:: Brief ::
Pull every classification line, from kingdom through common name, out of the items below and copy each one unchanged. Leave the pictures out of your answer.

:: Data records ::
+===+
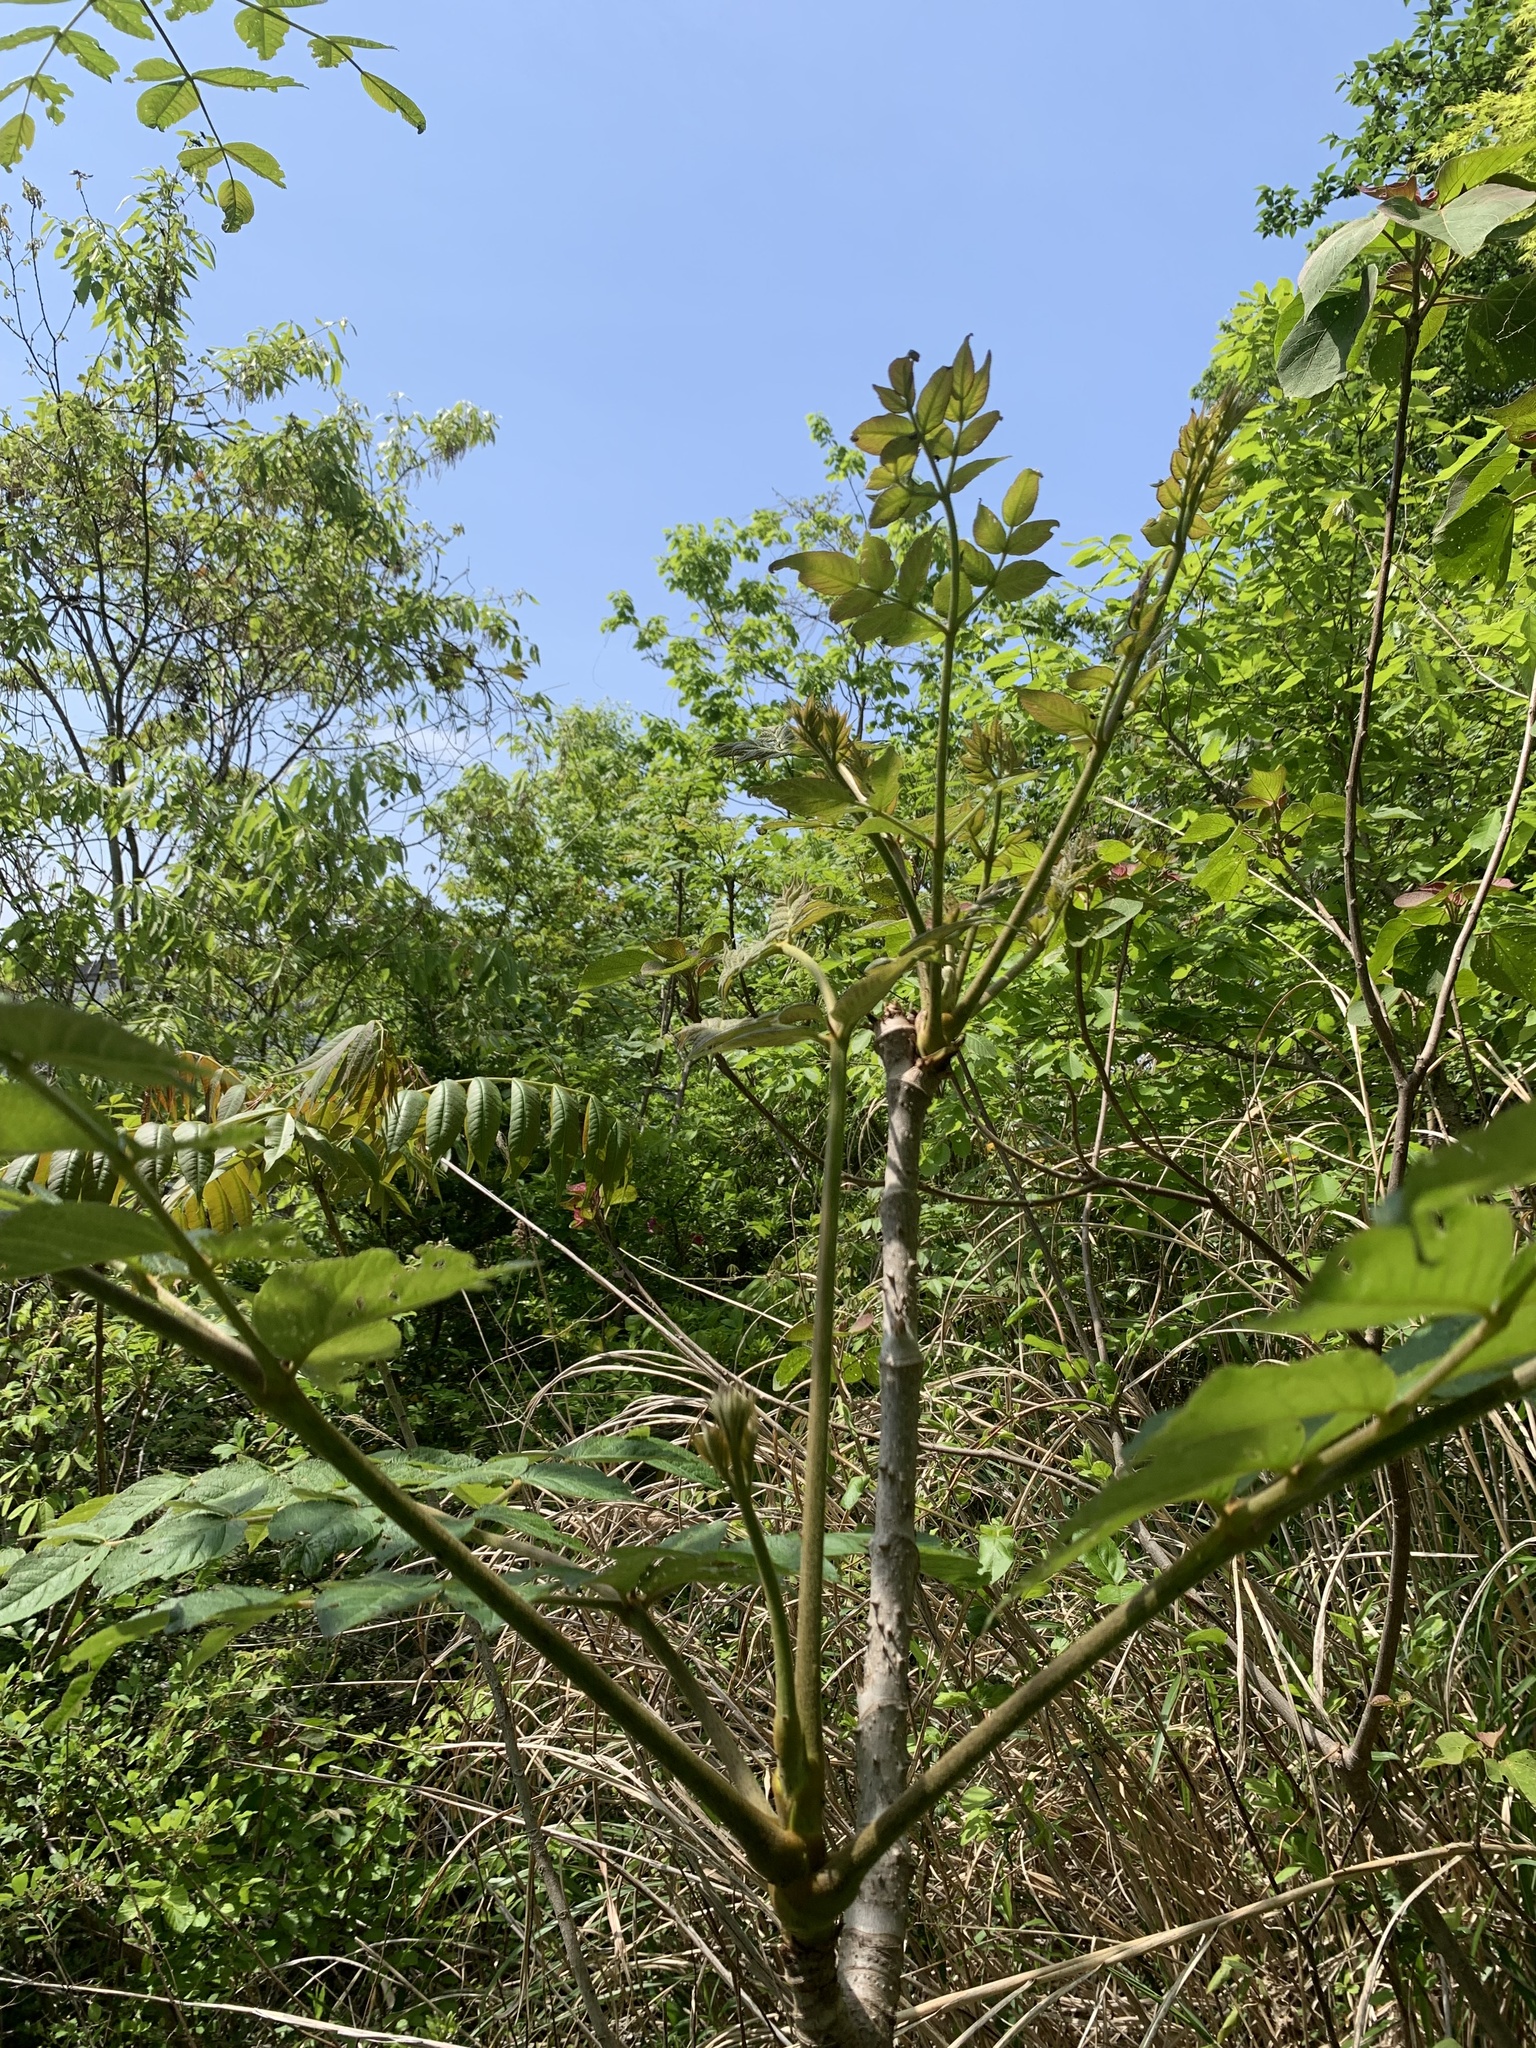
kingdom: Plantae
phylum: Tracheophyta
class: Magnoliopsida
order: Apiales
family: Araliaceae
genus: Aralia
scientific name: Aralia elata
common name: Japanese angelica-tree
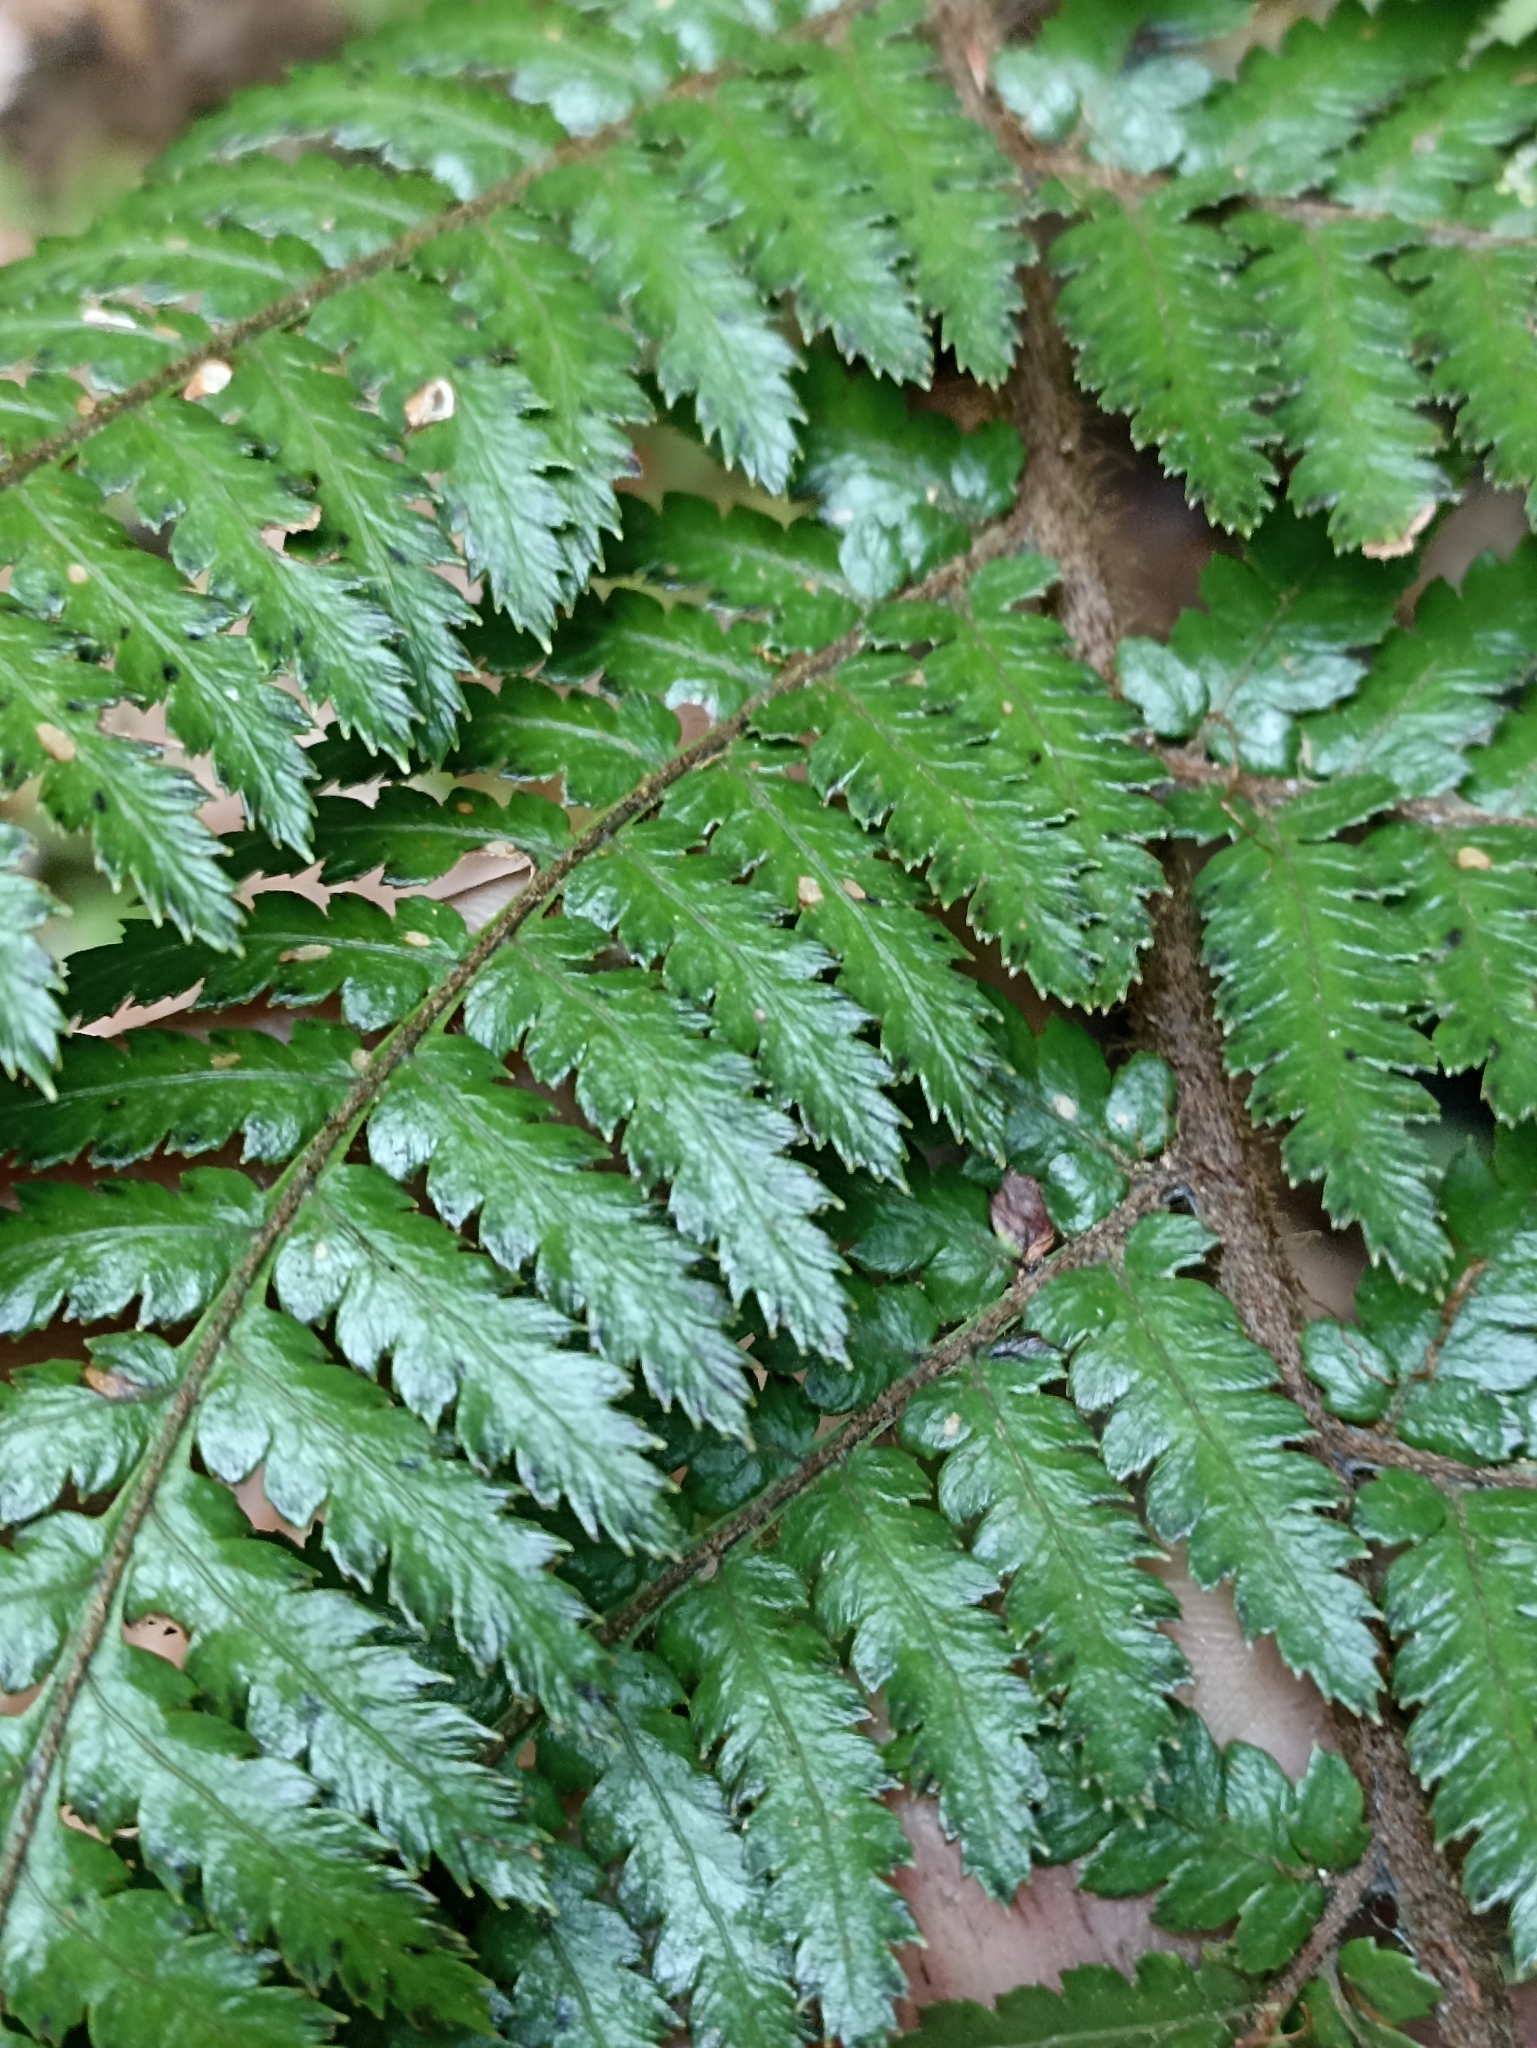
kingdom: Plantae
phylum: Tracheophyta
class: Polypodiopsida
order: Cyatheales
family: Dicksoniaceae
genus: Dicksonia
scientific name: Dicksonia squarrosa
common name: Hard treefern
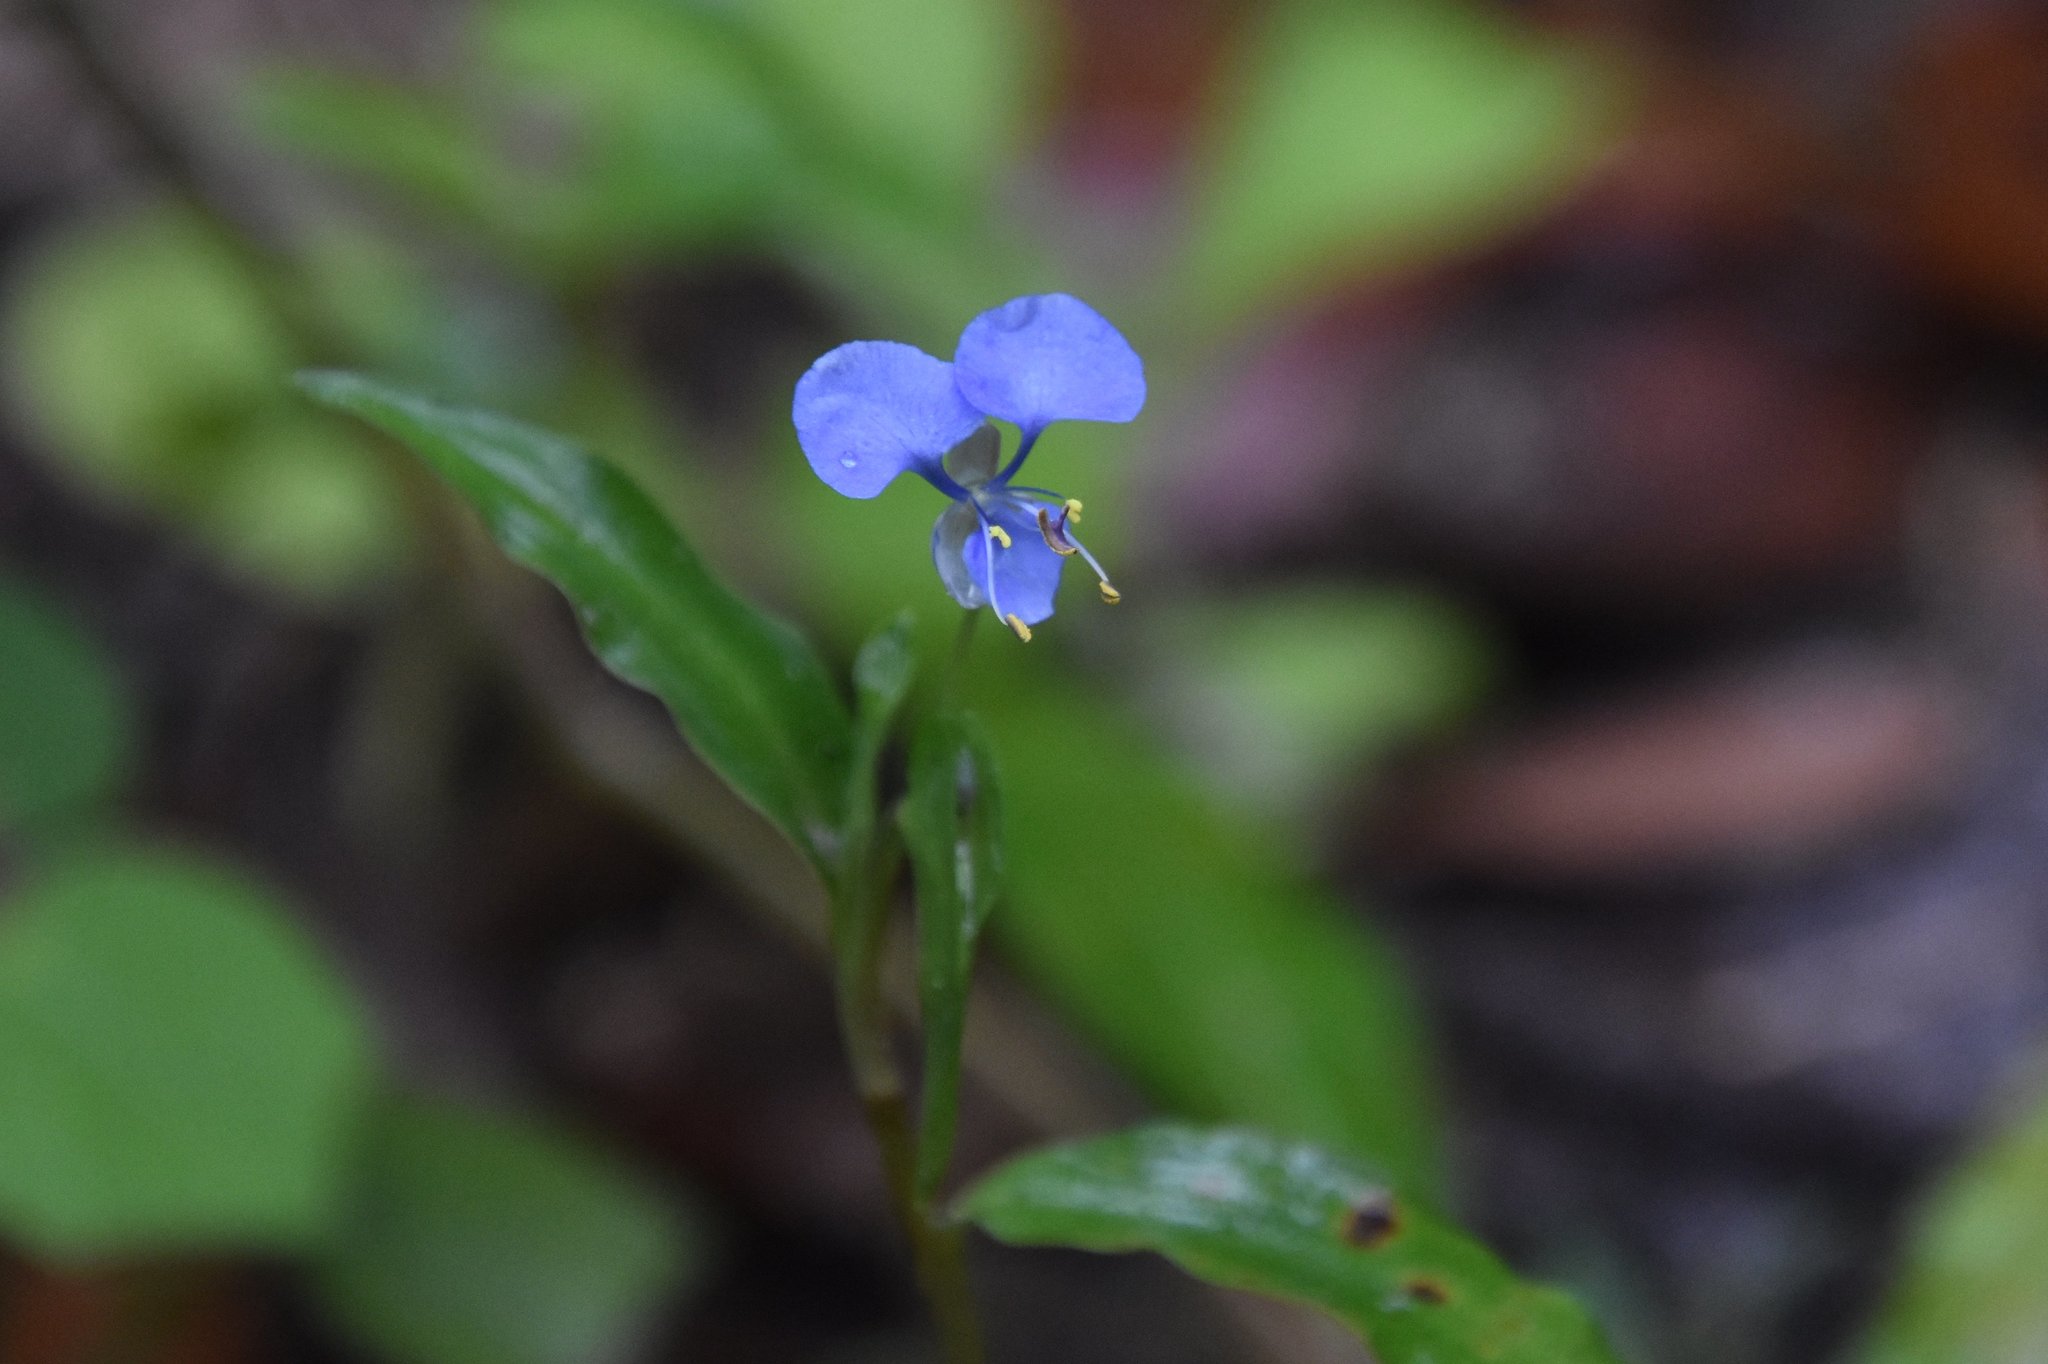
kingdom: Plantae
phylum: Tracheophyta
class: Liliopsida
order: Commelinales
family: Commelinaceae
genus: Commelina
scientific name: Commelina diffusa
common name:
+===+
:: Solved exercise ::
kingdom: Plantae
phylum: Tracheophyta
class: Magnoliopsida
order: Apiales
family: Araliaceae
genus: Aralia
scientific name: Aralia elata
common name: Japanese angelica-tree
kingdom: Plantae
phylum: Tracheophyta
class: Polypodiopsida
order: Cyatheales
family: Dicksoniaceae
genus: Dicksonia
scientific name: Dicksonia squarrosa
common name: Hard treefern
kingdom: Plantae
phylum: Tracheophyta
class: Liliopsida
order: Commelinales
family: Commelinaceae
genus: Commelina
scientific name: Commelina diffusa
common name:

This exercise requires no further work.